**Exercise details**
Reproduce the lines from the one containing "## [1.0.0] - 2019-11-24" through the one containing "- Rewritten jquery-table4panes", inclusive, swapping each "Fix for" for "Resolved" and leaving everything else untouched.

**Data for the task**

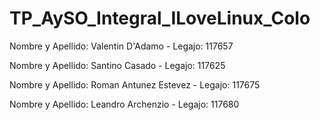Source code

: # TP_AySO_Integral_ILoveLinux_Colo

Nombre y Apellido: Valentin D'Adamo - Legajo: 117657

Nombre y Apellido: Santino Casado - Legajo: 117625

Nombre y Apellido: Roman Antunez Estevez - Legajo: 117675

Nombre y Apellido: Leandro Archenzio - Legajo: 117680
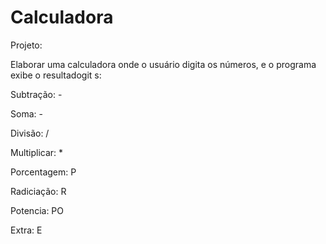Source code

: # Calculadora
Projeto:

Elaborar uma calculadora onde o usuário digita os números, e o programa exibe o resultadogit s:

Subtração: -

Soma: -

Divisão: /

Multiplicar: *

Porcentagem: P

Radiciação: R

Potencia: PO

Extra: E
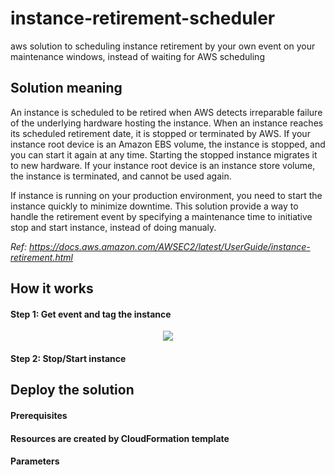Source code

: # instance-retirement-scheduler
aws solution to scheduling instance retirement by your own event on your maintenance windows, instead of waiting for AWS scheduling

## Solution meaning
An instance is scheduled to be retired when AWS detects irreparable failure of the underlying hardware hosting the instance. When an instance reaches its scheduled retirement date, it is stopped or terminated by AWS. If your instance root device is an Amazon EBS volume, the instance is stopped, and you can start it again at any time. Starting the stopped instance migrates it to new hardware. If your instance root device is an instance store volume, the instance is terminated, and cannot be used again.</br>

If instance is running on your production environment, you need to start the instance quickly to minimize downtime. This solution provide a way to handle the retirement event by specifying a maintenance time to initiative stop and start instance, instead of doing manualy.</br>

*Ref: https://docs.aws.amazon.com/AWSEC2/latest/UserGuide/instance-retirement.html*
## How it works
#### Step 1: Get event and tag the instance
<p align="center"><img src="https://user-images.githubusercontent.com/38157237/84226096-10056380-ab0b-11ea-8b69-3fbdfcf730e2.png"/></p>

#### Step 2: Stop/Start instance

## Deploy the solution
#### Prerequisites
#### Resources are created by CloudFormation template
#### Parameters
==
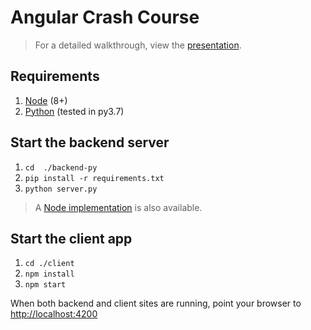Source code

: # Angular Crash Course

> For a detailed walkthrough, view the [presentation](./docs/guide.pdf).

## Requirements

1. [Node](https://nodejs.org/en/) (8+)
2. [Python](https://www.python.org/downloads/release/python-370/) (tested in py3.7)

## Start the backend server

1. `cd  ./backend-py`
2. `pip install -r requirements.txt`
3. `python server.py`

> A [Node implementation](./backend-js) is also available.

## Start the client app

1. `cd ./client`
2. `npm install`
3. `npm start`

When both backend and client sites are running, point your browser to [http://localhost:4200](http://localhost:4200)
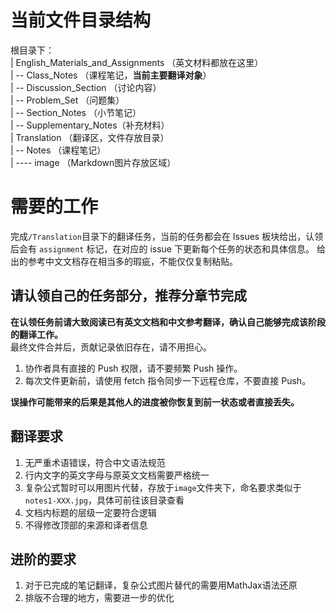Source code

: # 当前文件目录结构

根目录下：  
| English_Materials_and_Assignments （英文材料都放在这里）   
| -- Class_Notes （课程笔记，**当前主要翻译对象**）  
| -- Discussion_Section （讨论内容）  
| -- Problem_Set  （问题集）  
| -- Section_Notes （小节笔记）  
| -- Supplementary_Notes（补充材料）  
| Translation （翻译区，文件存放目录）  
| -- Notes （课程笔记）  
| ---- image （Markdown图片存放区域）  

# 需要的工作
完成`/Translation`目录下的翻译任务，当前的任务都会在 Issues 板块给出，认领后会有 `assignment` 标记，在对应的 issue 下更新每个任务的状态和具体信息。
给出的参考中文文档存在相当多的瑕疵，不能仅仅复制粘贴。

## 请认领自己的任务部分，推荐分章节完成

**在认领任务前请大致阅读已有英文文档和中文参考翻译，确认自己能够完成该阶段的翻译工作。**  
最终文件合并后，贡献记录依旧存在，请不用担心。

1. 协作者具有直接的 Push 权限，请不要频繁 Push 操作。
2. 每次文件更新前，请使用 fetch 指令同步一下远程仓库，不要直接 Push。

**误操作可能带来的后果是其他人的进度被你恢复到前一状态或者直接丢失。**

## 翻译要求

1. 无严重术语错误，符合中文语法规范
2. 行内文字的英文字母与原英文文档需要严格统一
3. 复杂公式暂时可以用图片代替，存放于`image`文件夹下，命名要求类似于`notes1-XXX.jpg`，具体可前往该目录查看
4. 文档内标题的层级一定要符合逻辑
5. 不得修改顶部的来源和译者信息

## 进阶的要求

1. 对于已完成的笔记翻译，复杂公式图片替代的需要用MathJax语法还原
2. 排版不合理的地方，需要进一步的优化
==
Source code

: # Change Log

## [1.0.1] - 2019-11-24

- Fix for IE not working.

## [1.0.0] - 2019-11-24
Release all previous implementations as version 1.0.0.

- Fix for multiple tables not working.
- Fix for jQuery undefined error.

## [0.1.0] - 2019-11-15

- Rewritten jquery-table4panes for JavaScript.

**Exercise result**
## [1.0.0] - 2019-11-24
Release all previous implementations as version 1.0.0.

- Resolved multiple tables not working.
- Resolved jQuery undefined error.

## [0.1.0] - 2019-11-15

- Rewritten jquery-table4panes for JavaScript.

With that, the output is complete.